There's an article in 31st March New Scientist (pp 8-9)on research suggesting that the different microbiome results from use of antibiotics and that the change of microbial population is causing obesity.
People consume more calories than they used to and do less exercise than they used to, what other explanation do you need?
I presume you have something more than anecdotal evidence to back this up with?
niner 05 Apr 2012
People consume more calories than they used to and do less exercise than they used to, what other explanation do you need?
I think you're missing the point of the thread. Are meerkats consuming more calories and doing less exercise than they used to? Lab rats? All the other species that were looked at?
churchill 05 Apr 2012
I thought the point of this thread was to find out why humans are getting fatter.People consume more calories than they used to and do less exercise than they used to, what other explanation do you need?
I think you're missing the point of the thread. Are meerkats consuming more calories and doing less exercise than they used to? Lab rats? All the other species that were looked at?
niner 05 Apr 2012
I thought the point of this thread was to find out why humans are getting fatter.

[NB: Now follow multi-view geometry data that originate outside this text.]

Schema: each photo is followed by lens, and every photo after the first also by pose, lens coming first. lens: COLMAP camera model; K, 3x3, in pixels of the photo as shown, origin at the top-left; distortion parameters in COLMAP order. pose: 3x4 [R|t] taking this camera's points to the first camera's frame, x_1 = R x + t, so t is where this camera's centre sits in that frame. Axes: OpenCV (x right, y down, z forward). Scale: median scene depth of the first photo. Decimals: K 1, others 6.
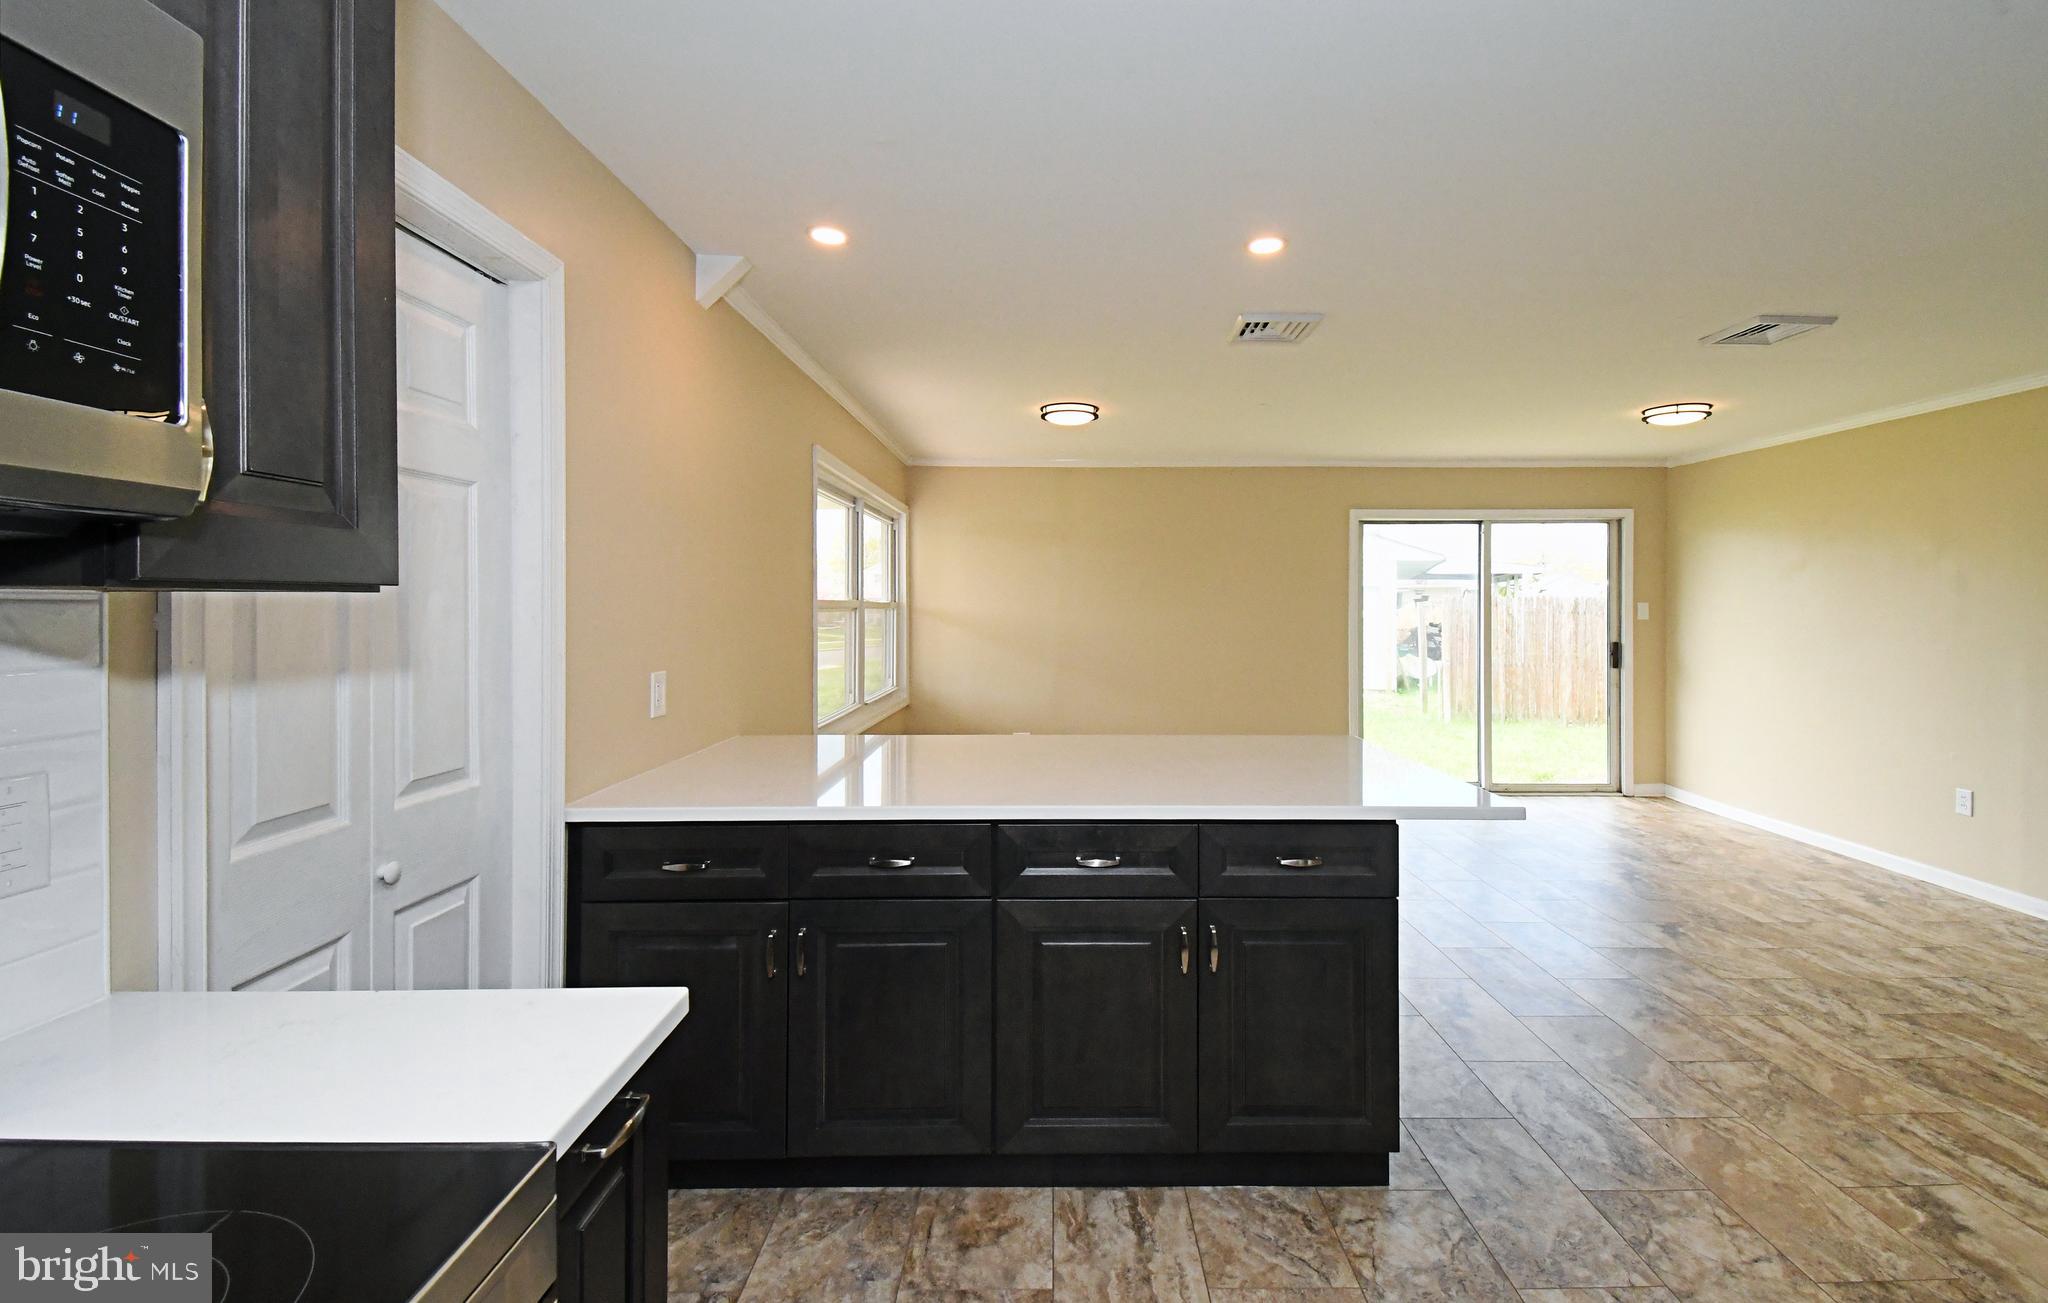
lens RADIAL K [[893.9, 0, 1033.0], [0, 893.9, 617.7], [0, 0, 1]] dist [0.025553, -0.018612]
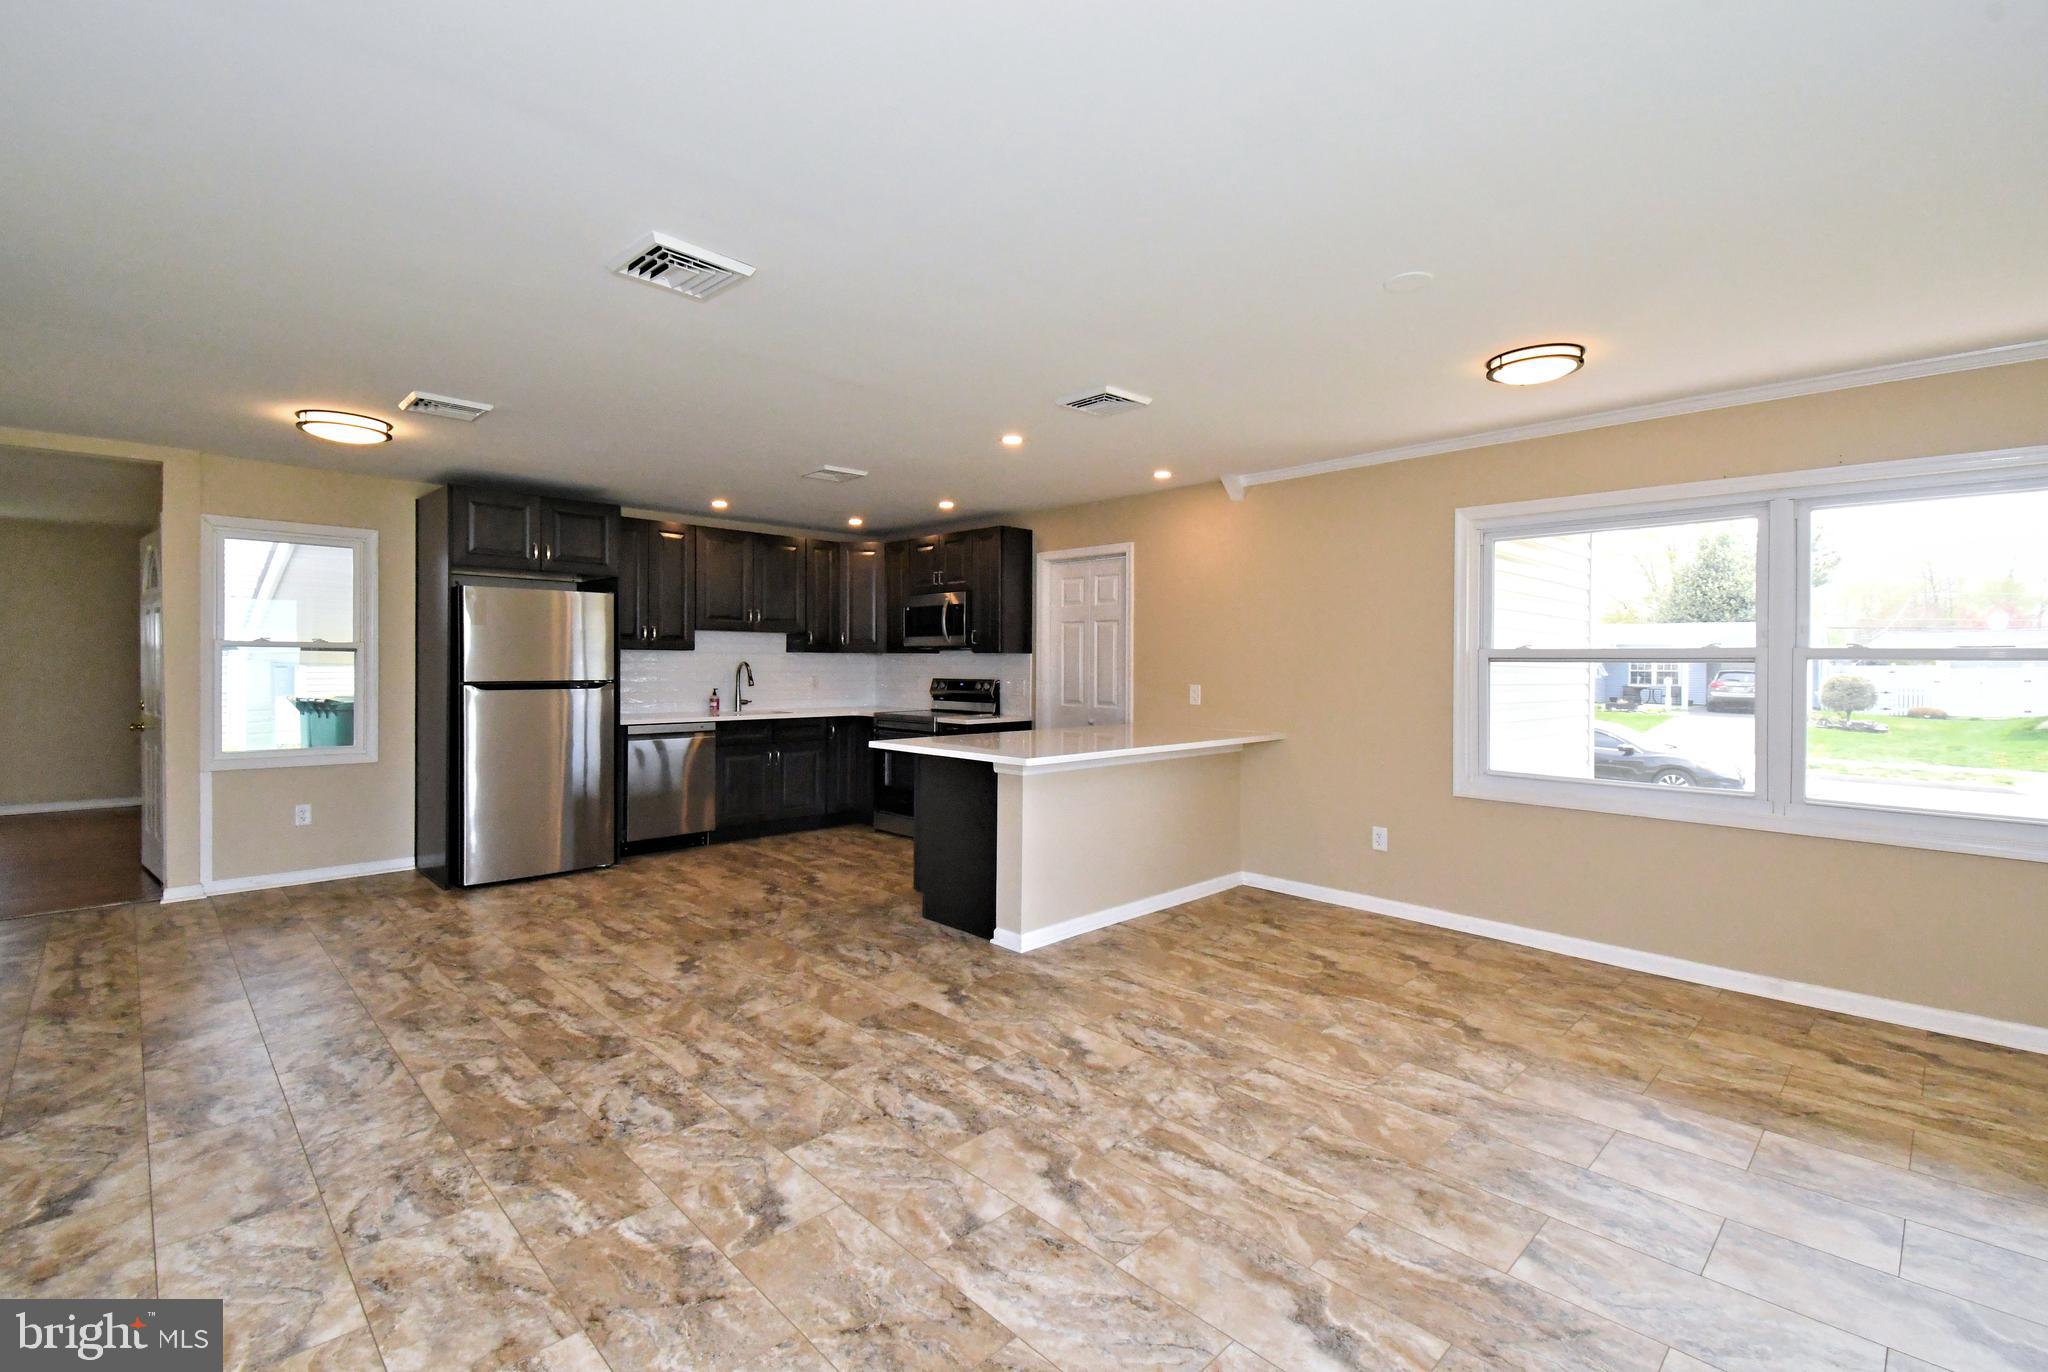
lens RADIAL K [[887.4, 0, 1035.9], [0, 887.4, 678.3], [0, 0, 1]] dist [0.038138, -0.015225]
pose [[-0.682474, 0.011302, -0.730822, 1.372784], [-0.009969, 0.999643, 0.024769, -0.003607], [0.730842, 0.024190, -0.682118, 2.054635]]
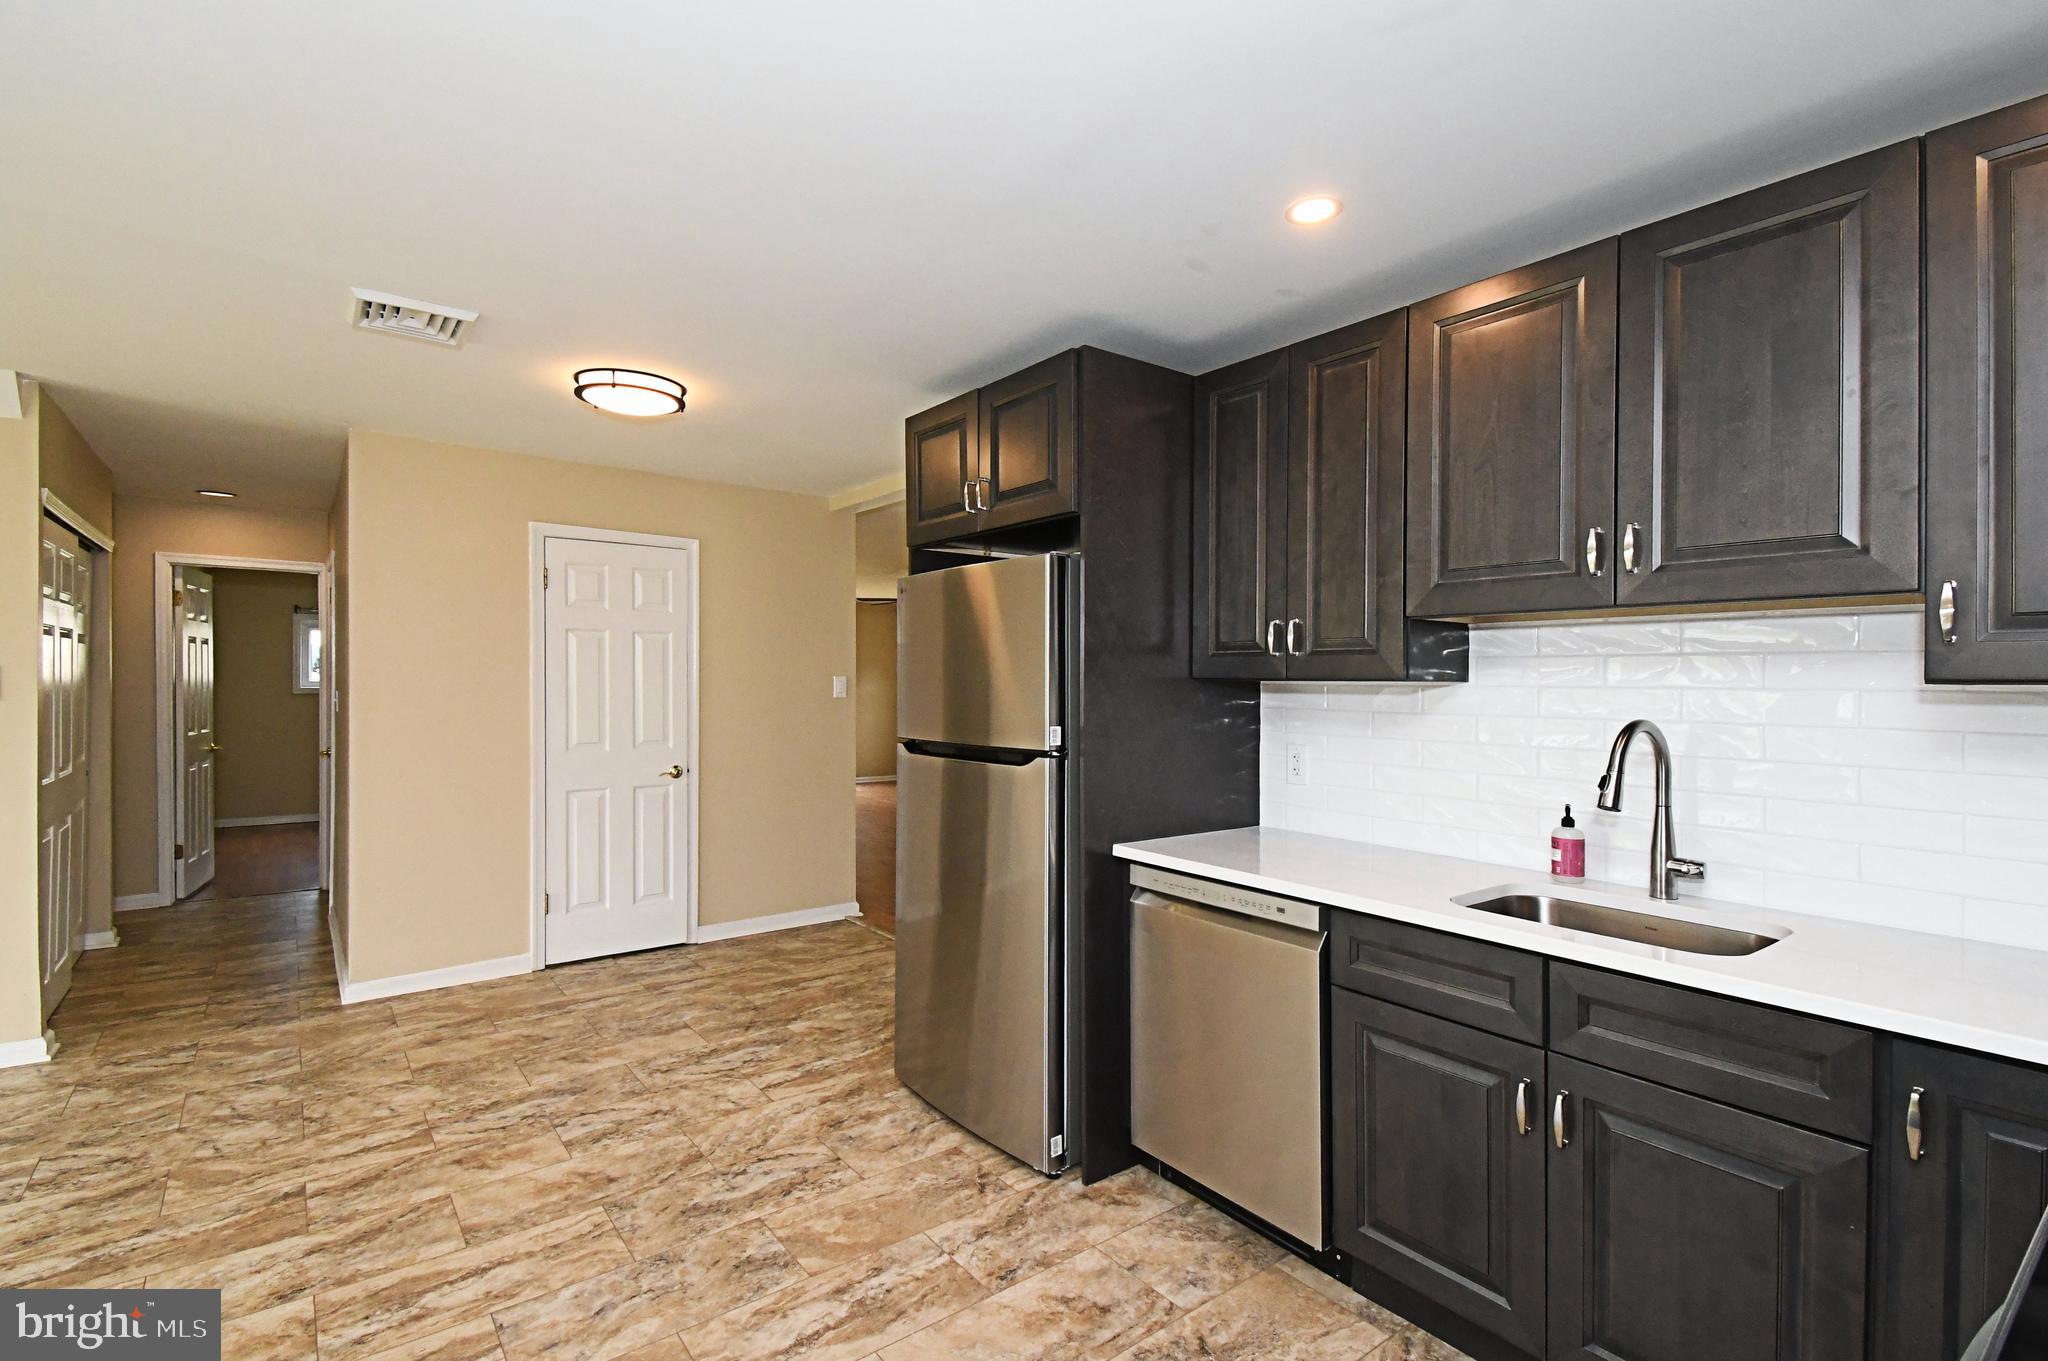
lens RADIAL K [[938.1, 0, 1010.3], [0, 938.1, 680.0], [0, 0, 1]] dist [0.045005, -0.026580]
pose [[-0.627982, 0.000400, 0.778228, -0.167901], [0.000030, 1.000000, -0.000489, -0.011348], [-0.778228, -0.000284, -0.627982, 0.584320]]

That might be one reason for us to be interested in it, but the real point of the thread is that all animals seem to be getting fatter, including wild animals. This suggests that there is more to the picture than our diet and exercise habits (bad as they are) alone. Maybe there's an infectious agent, maybe it's the result of a chemical we've put into the environment, or maybe the agents of Fidel Castro are zapping us with a fat ray. I think we ought to figure out if there's a real effect here, and if so, determine the cause, because it's distinctly ungood.
Hip 17 Nov 2013
People consume more calories than they used to and do less exercise than they used to, what other explanation do you need?
That is the sort of lazy explanation that politicians fob off the general population with.
Hip 17 Nov 2013
Maybe there's an infectious agent, maybe it's the result of a chemical we've put into the environment, or maybe the agents of Fidel Castro are zapping us with a fat ray. I think we ought to figure out if there's a real effect here, and if so, determine the cause, because it's distinctly ungood.
An infectious agent is highly likely:
From Wikipedia:
Obesity is associated with adenovirus 36, which is found in 30% of obese people, but only in 11% of non-obese people. It has further been demonstrated that animals experimentally infected with adenovirus 36 (or adenovirus 5, or adenovirus 37) will develop increased obesity. Adenovirus 36 induces obesity by infecting fat cells (adipocytes), wherein the expression of the adenovirus E4orf1 gene turns on both the cell's fat producing enzymes and also instigates the generation of new fat cells. Evidence suggests that obesity can be a viral disease, and that the worldwide obesity epidemic that began in the 1980s may be in part due to viral infection.
The obesity epidemic may or may not be caused by an adenovirus, but the adenovirus research amply proves that a viral infection can cause obesity.
Many infectious agents can also jump species, so this would explain why wild animals are also getting obese.
Edited by Hip, 17 November 2013 - 05:27 AM.